I blinked. “What do you mean?”
“Lorenzo said…” She took a deep breath. Her eyes
were locked somewhere above my right shoulder. “He said as his Childe, I should
have been… compelled to go with him. But I didn’t feel anything like that. I
just didn’t want to leave.”
I struggled with myself not to grin. I doubt she’d
have liked that much. For years, I had known that Lorenzo was squandering the influence
he should have had on his Childe, and now I had the result of that in front of
me.
“There’s nothing wrong with you, Aria. The bond
between Sire and Childe varies. It depends on a lot of things, including
whether the Sire reinforces it or not. I doubt Lorenzo even knew how.”

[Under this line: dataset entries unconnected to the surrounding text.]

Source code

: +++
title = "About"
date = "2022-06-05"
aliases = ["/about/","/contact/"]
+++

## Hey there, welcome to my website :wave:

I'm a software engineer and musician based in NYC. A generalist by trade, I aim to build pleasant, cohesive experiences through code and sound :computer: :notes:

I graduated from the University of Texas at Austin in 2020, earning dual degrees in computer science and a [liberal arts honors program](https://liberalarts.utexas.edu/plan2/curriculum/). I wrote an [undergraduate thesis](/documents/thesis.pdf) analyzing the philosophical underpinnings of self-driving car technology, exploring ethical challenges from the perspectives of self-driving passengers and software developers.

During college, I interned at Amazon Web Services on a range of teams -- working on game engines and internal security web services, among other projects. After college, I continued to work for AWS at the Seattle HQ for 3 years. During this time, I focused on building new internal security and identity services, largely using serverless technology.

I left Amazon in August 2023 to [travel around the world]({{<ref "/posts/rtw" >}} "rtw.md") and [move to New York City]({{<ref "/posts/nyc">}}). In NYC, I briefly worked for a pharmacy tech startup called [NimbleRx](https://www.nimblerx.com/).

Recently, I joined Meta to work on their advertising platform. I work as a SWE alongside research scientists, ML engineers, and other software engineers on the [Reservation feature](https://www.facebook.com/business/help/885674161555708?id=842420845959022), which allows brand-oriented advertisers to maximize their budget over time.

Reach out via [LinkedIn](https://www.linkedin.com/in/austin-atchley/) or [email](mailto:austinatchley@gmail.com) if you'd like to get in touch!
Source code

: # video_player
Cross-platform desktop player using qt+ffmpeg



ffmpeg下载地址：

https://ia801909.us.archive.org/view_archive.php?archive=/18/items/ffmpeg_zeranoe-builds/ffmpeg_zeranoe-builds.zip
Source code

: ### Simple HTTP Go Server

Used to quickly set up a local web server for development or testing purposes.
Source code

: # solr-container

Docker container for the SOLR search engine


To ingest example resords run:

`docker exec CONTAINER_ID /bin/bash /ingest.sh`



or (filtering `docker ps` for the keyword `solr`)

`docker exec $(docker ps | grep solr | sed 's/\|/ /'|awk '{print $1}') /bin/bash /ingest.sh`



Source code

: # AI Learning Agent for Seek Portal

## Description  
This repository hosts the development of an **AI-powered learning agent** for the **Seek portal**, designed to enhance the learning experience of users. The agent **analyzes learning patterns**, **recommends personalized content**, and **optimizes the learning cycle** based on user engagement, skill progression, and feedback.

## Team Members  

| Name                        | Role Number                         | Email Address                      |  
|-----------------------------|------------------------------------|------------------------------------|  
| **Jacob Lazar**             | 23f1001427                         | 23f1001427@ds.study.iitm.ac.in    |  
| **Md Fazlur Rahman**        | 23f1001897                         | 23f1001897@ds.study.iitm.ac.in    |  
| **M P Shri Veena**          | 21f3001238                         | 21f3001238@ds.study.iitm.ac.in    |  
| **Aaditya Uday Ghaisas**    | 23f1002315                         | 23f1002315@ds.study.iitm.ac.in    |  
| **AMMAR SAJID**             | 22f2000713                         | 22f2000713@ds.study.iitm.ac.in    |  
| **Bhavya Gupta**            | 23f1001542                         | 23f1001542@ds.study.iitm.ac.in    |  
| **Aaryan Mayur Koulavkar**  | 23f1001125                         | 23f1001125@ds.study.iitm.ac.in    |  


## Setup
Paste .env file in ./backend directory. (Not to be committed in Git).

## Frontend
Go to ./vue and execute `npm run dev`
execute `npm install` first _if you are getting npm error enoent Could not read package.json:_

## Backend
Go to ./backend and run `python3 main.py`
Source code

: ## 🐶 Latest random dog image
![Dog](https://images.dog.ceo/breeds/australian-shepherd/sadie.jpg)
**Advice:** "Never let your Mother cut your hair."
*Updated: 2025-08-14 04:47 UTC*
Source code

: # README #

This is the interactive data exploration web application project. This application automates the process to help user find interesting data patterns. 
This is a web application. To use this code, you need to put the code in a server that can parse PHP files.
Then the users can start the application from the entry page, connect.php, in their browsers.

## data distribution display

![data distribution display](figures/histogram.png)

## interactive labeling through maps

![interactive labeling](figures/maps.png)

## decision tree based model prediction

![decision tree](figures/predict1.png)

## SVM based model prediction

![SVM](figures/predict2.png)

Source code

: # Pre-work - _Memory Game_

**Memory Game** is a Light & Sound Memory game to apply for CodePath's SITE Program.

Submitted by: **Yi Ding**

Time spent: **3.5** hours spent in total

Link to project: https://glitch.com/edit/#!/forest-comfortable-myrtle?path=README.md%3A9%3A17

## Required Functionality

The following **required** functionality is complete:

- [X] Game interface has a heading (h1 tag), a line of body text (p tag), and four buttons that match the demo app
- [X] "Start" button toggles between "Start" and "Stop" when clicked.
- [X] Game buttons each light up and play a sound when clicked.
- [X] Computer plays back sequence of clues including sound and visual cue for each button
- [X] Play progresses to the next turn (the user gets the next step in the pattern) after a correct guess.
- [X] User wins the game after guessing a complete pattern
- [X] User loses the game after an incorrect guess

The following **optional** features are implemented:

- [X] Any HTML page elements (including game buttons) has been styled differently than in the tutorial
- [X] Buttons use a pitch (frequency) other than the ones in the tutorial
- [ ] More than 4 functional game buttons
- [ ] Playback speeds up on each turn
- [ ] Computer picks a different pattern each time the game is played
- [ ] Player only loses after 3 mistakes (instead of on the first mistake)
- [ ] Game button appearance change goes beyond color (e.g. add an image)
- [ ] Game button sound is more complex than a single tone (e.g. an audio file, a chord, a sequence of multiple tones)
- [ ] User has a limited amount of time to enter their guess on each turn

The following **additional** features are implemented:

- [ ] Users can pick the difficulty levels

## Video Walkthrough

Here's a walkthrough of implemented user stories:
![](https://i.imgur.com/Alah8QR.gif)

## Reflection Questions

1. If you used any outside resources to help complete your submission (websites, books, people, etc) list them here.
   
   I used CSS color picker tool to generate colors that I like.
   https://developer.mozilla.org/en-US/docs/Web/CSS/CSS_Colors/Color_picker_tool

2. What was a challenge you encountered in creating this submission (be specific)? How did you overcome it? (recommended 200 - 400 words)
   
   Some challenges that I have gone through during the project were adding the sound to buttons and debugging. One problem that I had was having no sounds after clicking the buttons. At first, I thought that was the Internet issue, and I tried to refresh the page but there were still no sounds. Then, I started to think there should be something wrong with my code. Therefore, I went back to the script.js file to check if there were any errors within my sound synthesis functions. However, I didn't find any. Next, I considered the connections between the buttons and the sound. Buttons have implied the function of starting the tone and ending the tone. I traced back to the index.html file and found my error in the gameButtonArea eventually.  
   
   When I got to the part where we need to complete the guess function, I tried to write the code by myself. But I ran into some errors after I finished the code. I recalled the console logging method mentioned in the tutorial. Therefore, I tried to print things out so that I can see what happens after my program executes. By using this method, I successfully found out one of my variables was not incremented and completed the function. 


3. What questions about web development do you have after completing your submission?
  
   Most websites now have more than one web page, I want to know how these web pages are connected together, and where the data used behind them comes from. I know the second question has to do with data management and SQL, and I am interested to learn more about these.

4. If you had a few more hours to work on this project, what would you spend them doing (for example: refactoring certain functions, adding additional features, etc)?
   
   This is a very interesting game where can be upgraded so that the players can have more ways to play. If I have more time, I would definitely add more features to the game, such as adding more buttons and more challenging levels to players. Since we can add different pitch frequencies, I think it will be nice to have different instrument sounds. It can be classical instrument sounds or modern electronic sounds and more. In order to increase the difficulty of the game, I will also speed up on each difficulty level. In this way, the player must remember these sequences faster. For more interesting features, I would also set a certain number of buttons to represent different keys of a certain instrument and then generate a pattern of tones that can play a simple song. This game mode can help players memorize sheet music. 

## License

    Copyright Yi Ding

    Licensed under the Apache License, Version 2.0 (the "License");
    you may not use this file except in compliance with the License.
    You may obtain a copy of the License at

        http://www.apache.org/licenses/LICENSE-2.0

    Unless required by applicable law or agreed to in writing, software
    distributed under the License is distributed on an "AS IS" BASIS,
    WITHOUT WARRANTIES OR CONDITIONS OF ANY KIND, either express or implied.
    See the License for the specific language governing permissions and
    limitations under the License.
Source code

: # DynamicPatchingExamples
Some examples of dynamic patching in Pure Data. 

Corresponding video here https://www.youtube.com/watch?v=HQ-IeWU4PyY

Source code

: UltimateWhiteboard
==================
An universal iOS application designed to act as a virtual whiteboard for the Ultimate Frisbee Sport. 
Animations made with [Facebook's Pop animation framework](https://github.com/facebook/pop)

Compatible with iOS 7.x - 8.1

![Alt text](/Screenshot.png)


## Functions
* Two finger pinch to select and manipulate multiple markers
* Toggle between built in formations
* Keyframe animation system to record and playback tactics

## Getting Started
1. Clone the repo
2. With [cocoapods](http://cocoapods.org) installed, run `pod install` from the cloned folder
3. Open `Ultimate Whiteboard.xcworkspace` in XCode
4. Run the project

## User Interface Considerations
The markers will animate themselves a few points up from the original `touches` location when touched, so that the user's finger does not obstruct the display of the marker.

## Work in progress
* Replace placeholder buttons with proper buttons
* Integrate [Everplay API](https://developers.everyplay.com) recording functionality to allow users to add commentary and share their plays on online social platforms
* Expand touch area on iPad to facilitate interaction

She looked straight at me at that, and I knew, at
that instant, that she was going to ask one of two things—either how I knew
about it, or why I had never told him. I didn’t feel like answering either
question, so I added, as seriously as I could:
“Then again, you were already pigheaded as a human.
I guess it only got worse when you were turned.”
I watched her eyes widen as she was clearly
offended, and couldn’t help it. I grinned. She got the hint then that I was
teasing her, and her face broke into a smile—but not before she had punched my
arm and called me an idiot.
“I’ve got to go talk to my squad,” she said after a
little while. “Good night. And thanks.”
I’m not sure what she was thanking me for—making
her smile, maybe, or telling her nothing was wrong with her. I just know that
her quiet words and the shy little grin she gave me as she left had my stomach
flipping over in the most peculiar manner.
Bergsen, rest his soul, had once said I was acting
like a love struck teenager where Aria was concerned. I, of course, did no such
thing—if only because when I’d been a teenager, I wouldn’t have dreamed of
talking to a woman without a chaperone. Now, though, it was all I could think
of. She was all I could think of. And therein lay the problem.
In the past few years, I had known exactly where I
stood—outside a Sire and Childe relationship—and what to do—nothing. Now it was
time for me to court Aria. I’ll be damned if I knew where to start with that.
Now don’t get me wrong, I had seduced a few women before her, and been seduced
by a couple as well. But after years of watching her from afar, of remembering
a single kiss while wishing I could forget it, of wanting her so much it hurt,
what I had done on this first night, coming to talk to her, was just about the
extent of what I could figure out I ought to do.